● **本文**:
8月23日。エルサレム三日目となる今日は一日朝からパレスチナ自治区へ。
It’s a sequel of my travel report from Israel. This post is about Palestine (Bethlehem/ Hebron).
一ヶ月過ごしてようやく現状が身に沁みるとも言われるこの地域に割くのがわずか一日というのは都合のいい話だと思ったけれど、それでもどうしても行きたいと思った。ブログ等を見てどのような行程を組むのがいいか調べ、パレスチナ自治区の中でも行く場所を三つに絞った。
はじめに候補に挙がったのは以下の3つ。
①ベツレヘム(旧約聖書におけるダビデの町、新約聖書におけるイエスの生誕地であり、キリスト教の聖地。エルサレムの南に位置し、分離壁がある。)
②ヘブロン(ユダヤとアラブの対立が根深い。苛烈なインティファーダとその報復が行われ、現在12万ほどのアラブ人と500人ほどのユダヤ人が暮らしている。アラブ人区域の上にユダヤ人がゴミを落とすのを防ぐため商店街の天井に張り巡らされた金網の写真が多く出回っている。)
③ジェニン(難民キャンプと救急車の断片で作られたブリキの馬のオブジェで知られる、パレスチナ北部の街。)
訪問先を選ぶにつけ、それぞれの位置関係を地図で見てみた。

● **作業課題 1**: パレスチナ旅行記によると、ヘブロンに現在暮らしているアラブ人とユダヤ人はそれぞれどれくらいか。
● **作業課題 2**: パレスチナ旅行記を、最後の文の後から書き進めてください。
後に続く資料は、パレスチナ旅行記とは別個のものだ。

● **提供資料**:
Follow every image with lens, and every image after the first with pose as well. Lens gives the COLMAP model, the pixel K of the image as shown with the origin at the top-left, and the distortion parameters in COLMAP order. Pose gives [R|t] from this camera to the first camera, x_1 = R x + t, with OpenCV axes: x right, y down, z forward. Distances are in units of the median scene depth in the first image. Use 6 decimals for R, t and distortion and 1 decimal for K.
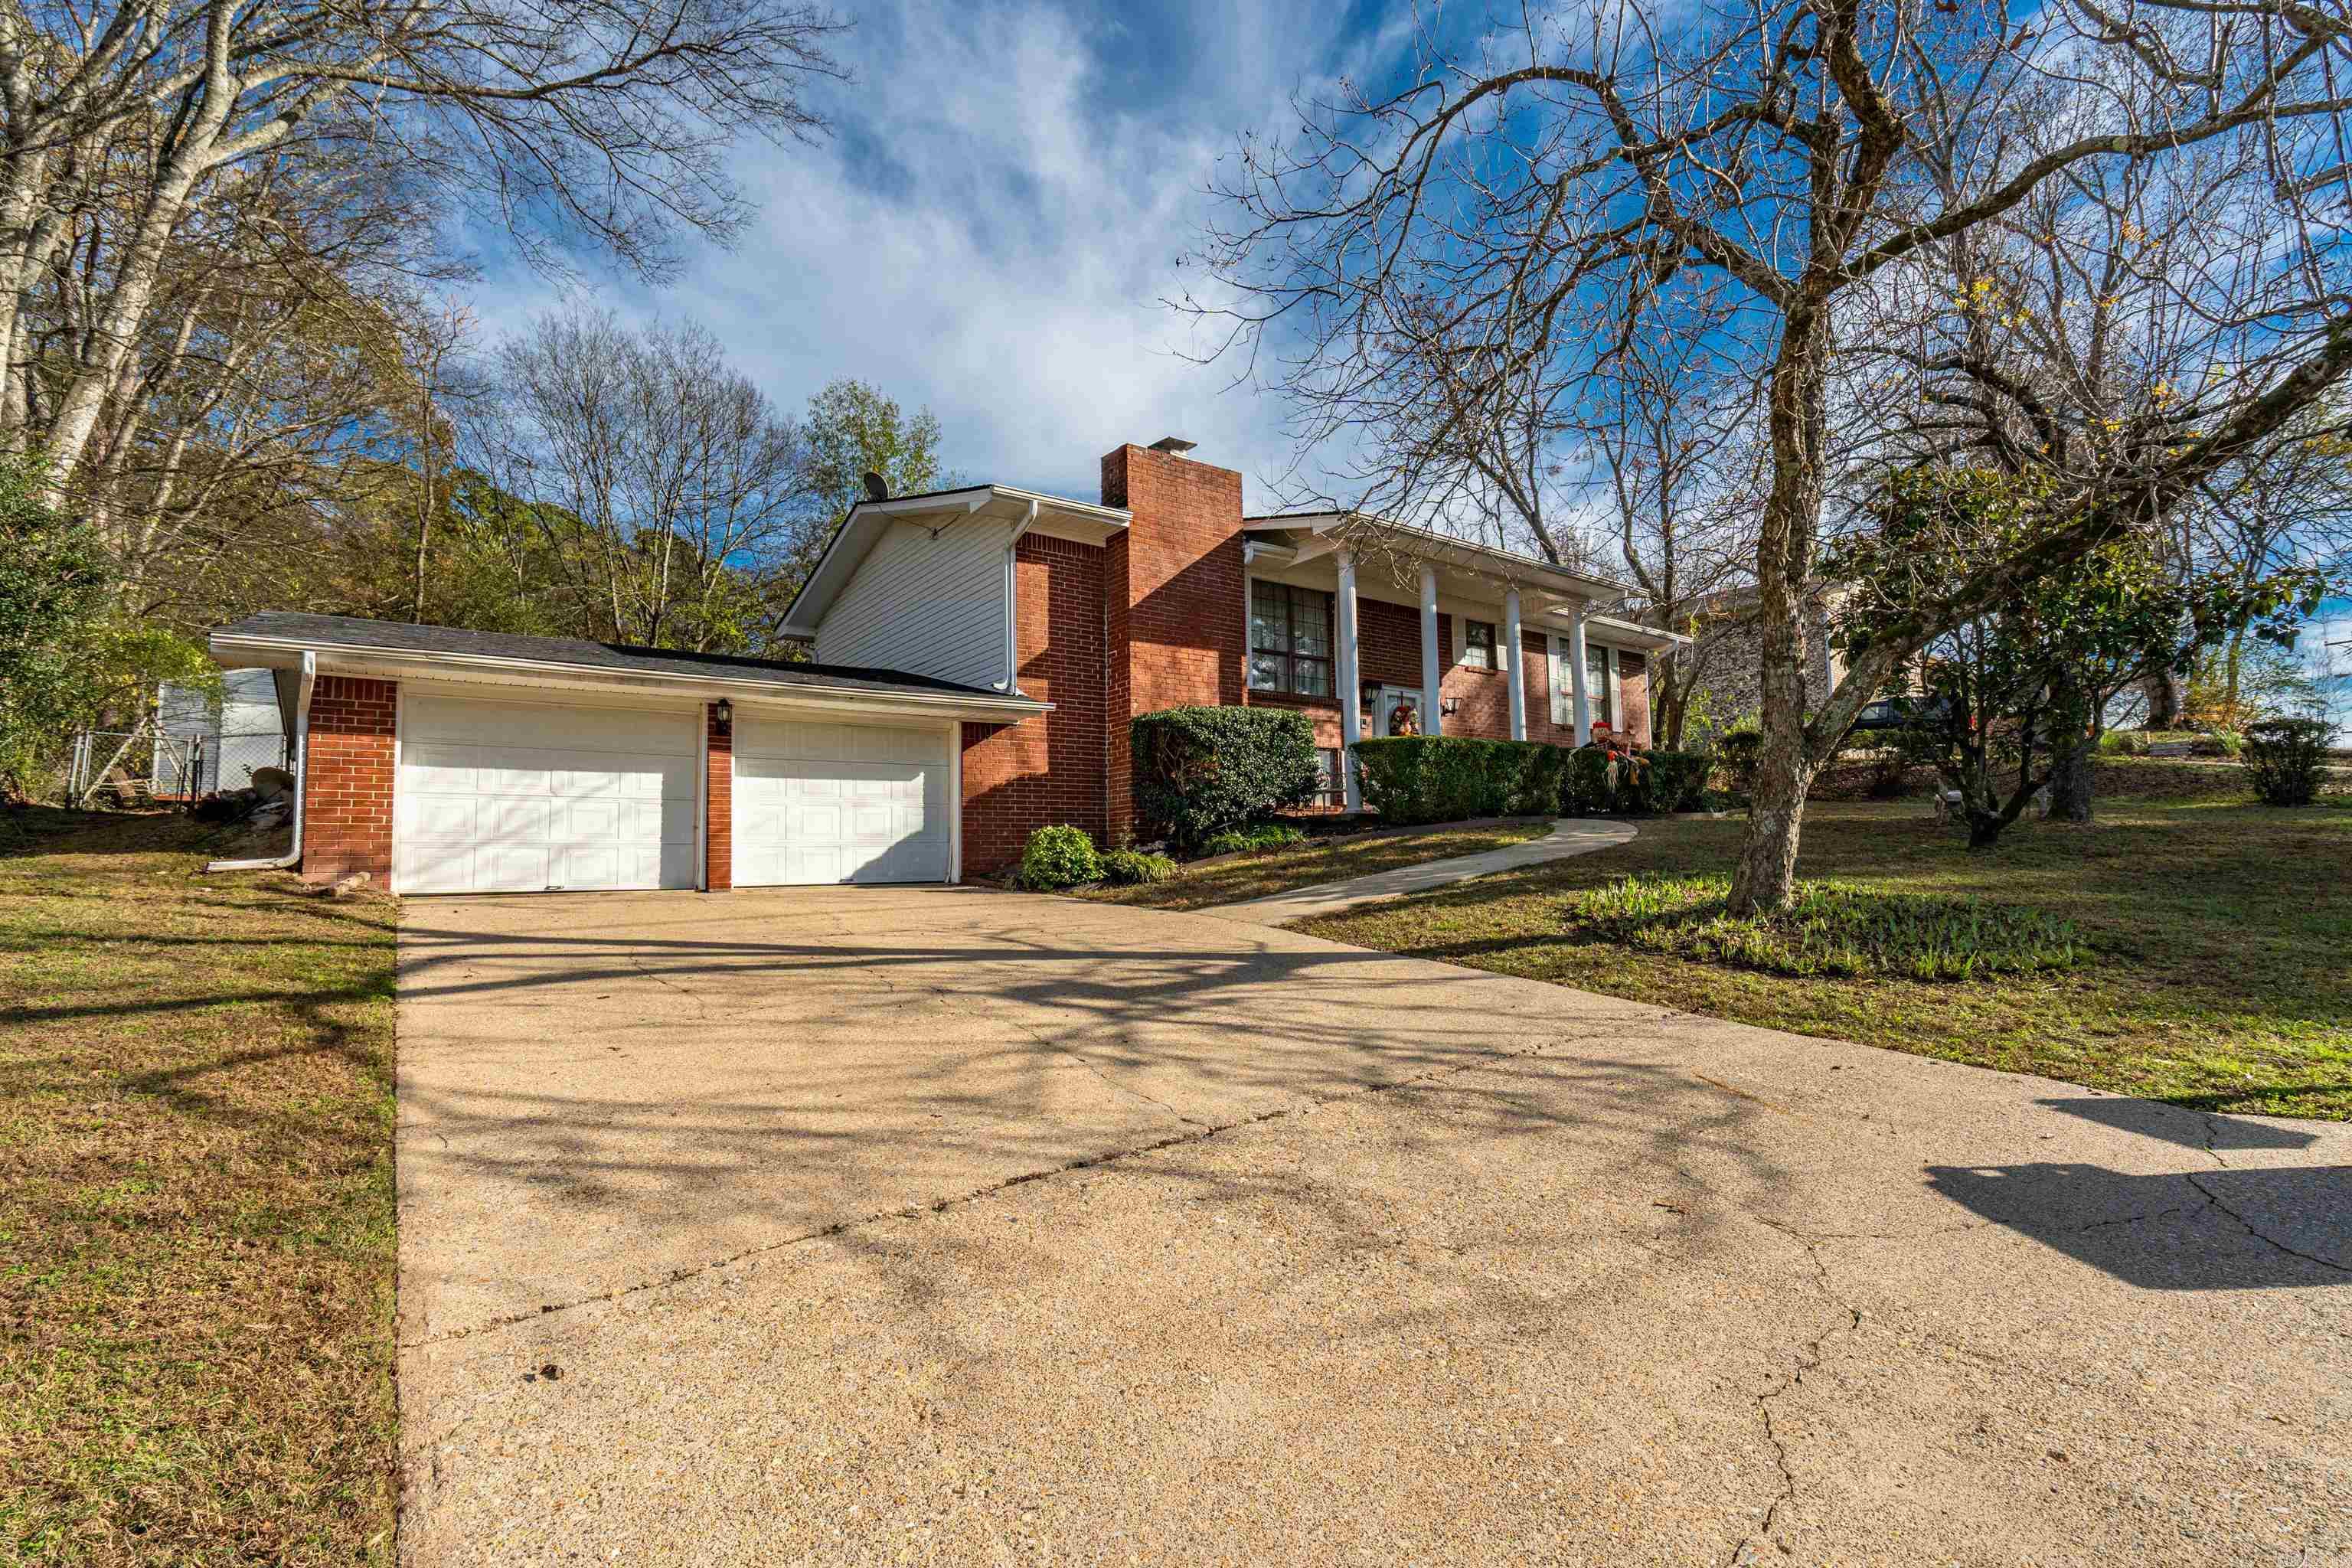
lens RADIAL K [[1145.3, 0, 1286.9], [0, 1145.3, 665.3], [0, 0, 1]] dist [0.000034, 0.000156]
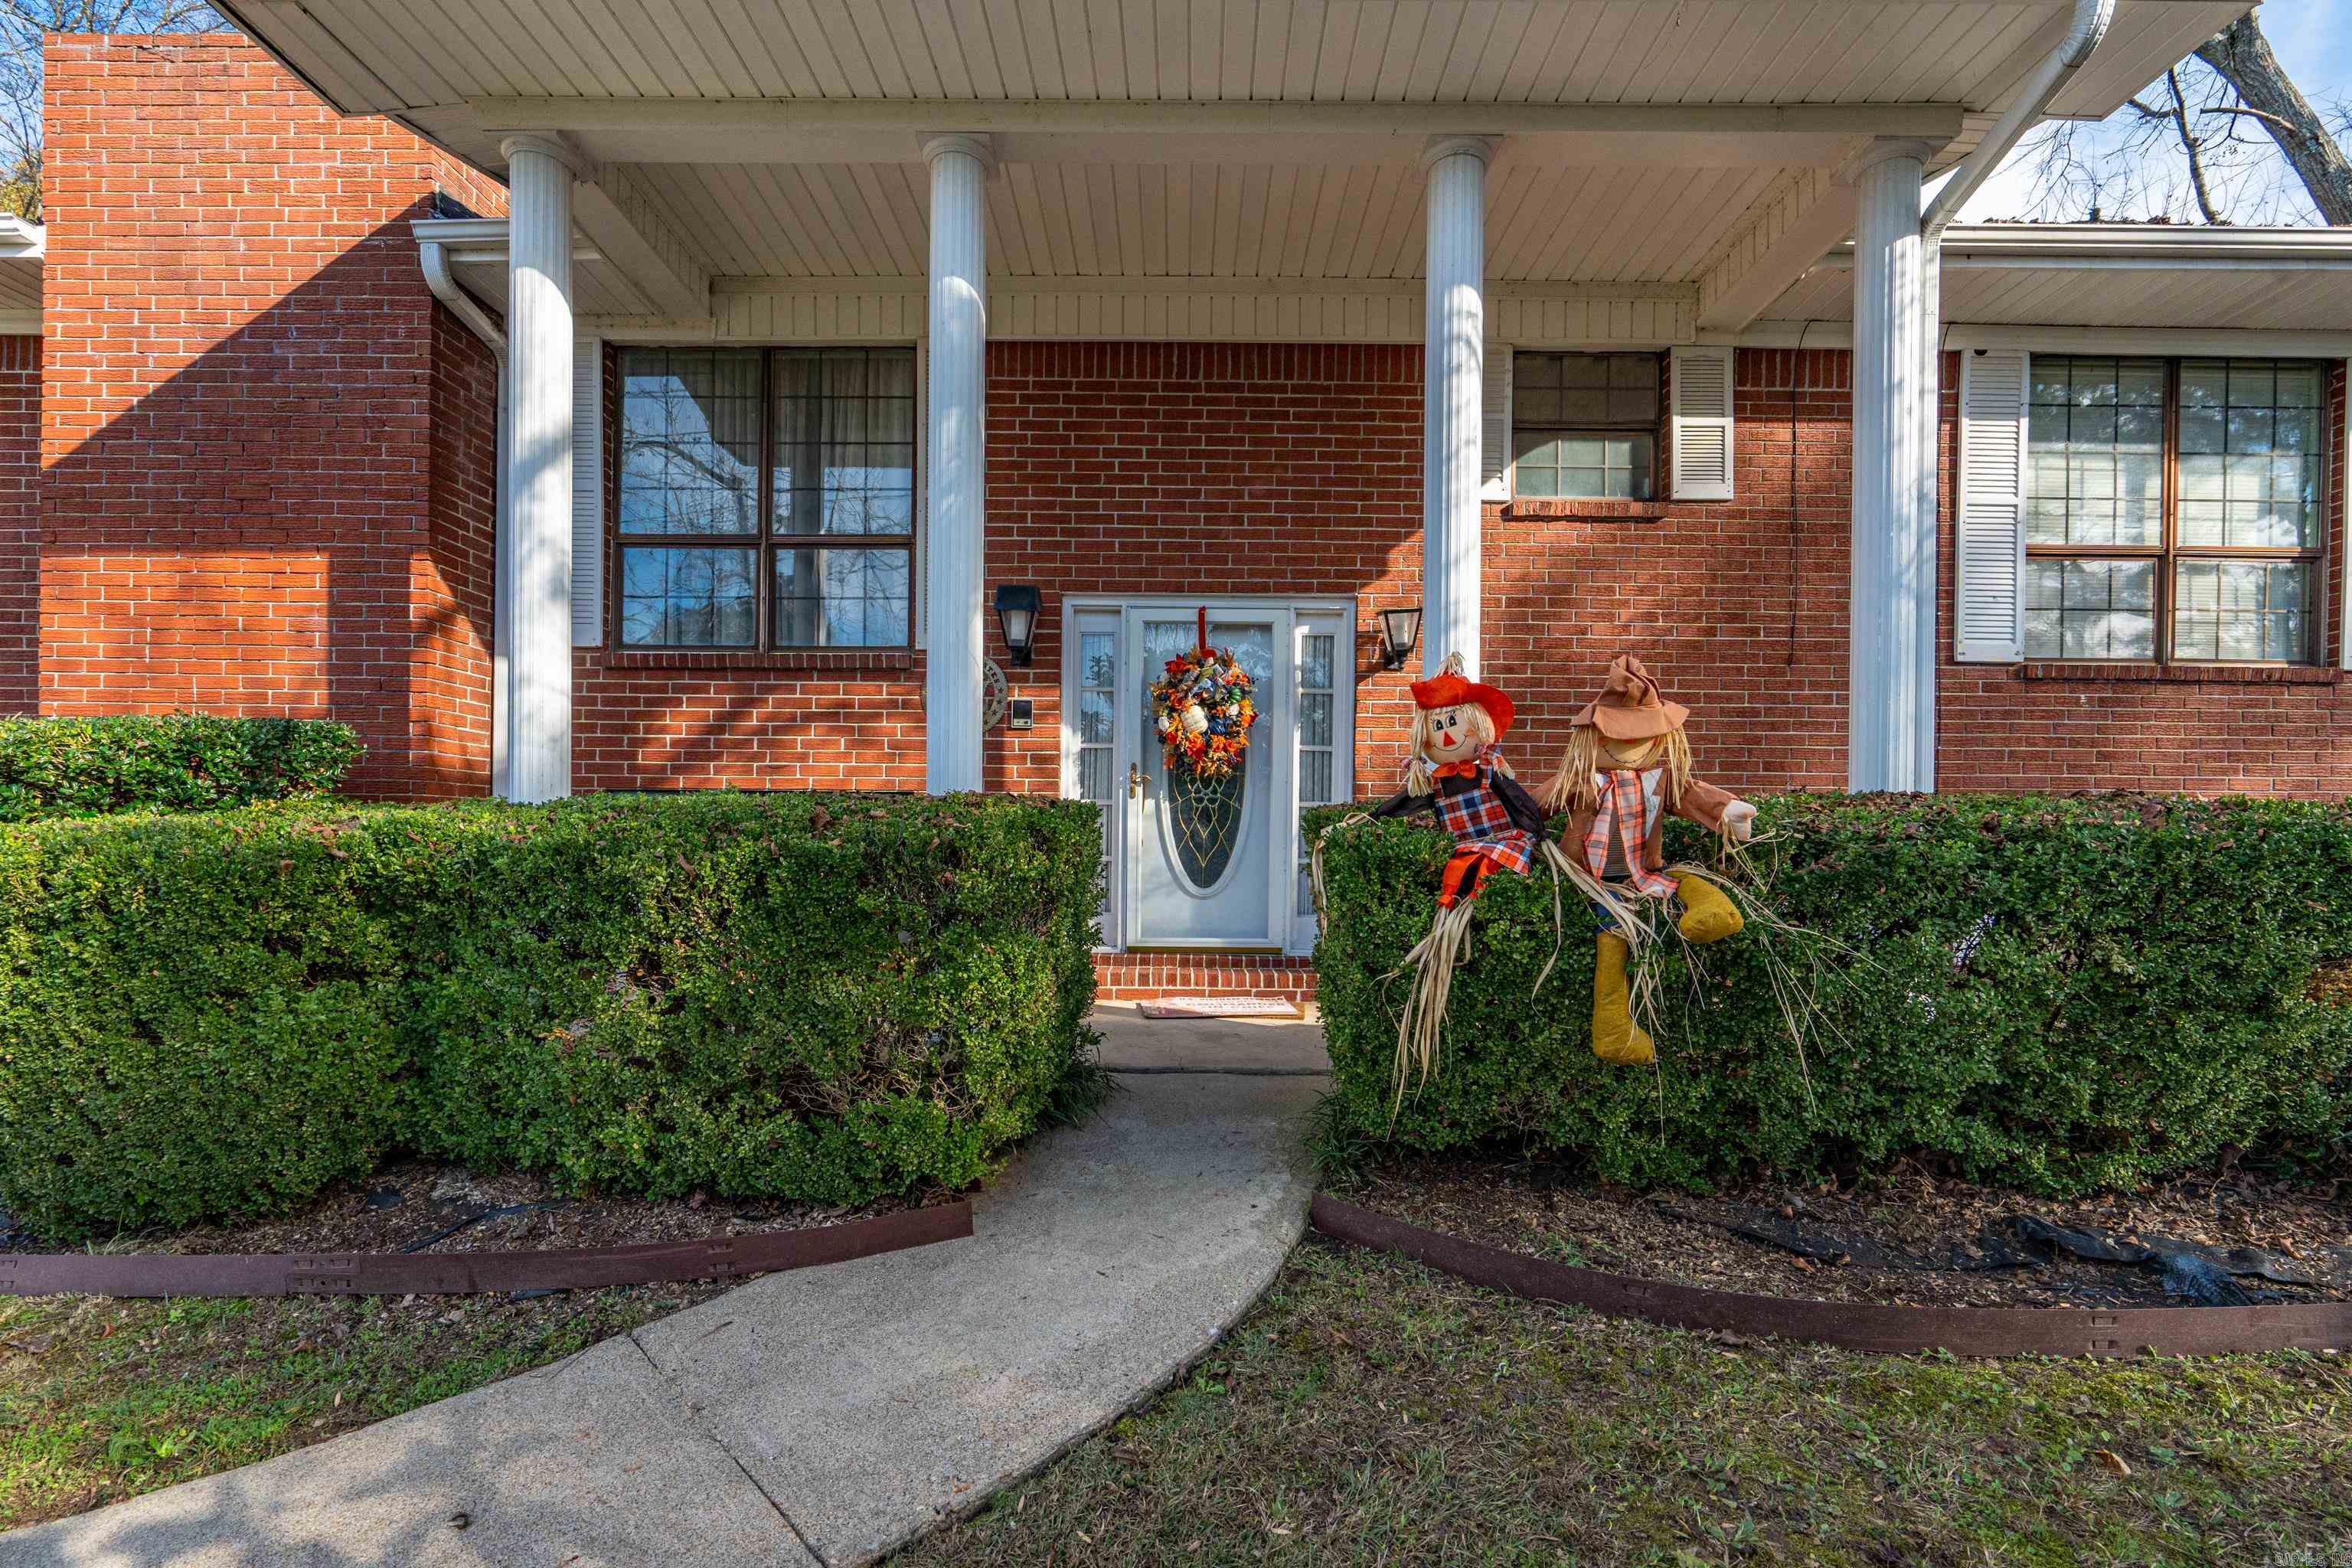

● **記述解答 1**: アラブ人は12万ほど、ユダヤ人は500人ほどだ。

● **記述解答 2**:
ジェニンはレバノン国境に近い北部に位置しており、エルサレムからはラマッラーという街を経由して行くことが出来る。
ラマッラーは1995年12月にパレスチナ自治政府が置かれて以来パレスチナの政治的首都として栄えてきた街で、ダマスカス門の前Nabrus Rd.のバスステーションから、バス 7.3NIS、約30分で到達出来るらしい。しかしそこからジェニンまではかなりの距離があり、ここを訪問先としてしまうと他のパレスチナの町を同日に訪れることはまず不可能だ。これはまたの機会にゆっくりと訪れるのがいいかもしれない。
そこで今回は、共にエルサレムの南に位置するベツレヘムとヘブロンを、一日で訪れることにした。
ベツレヘムのバスターミナルの正直者おじさん
早朝にエルサレムのダマスカス門前のバス停へ。
調べても見つからなかったため、時刻表も正確なバスの番号も把握しないで行ったのだが、折よく泊まっていたアラブバス(ユダヤ系でないバス。青い色の車体が特徴)がベツレヘムへ行くということで乗り込む。ベツレヘムまで直通のものと、チェックポイントで止まってしまうものとがあると聞いていたが、こだわらずに乗り込んだら、どうやら直通のものだったらしい。
車内では外の景色を目に焼き付けておこうと思っていたのだが、連日の行動の疲れがたまっていたのか、あろうことか眠りに落ちてしまい、チェックポイントを通過したことさえ気づかないうちに気づいたらベツレヘムの終点に着いていた。
バス停を降りて、まずはヘブロン行きのバスを探そうとすると、わらわらとおっさん達が群がって来て、「バンクシーの壁画が見たいのなら俺がガイドやってやるよ」などと話しかけてくる。囲まれてたかられるのが嫌で、無視したままとりあえずおっさん達が来なさそうなところまで歩いて、携帯に保存していたベツレヘムのバス停の地図の写真を見る。が、イマイチ自分がどこにいるのかが分からない。
これは参ったと思っていると、先程のおっさんのうちの一人が珈琲を片手に近づいて来て、本当に君を助けたいだけなんだ、と言う。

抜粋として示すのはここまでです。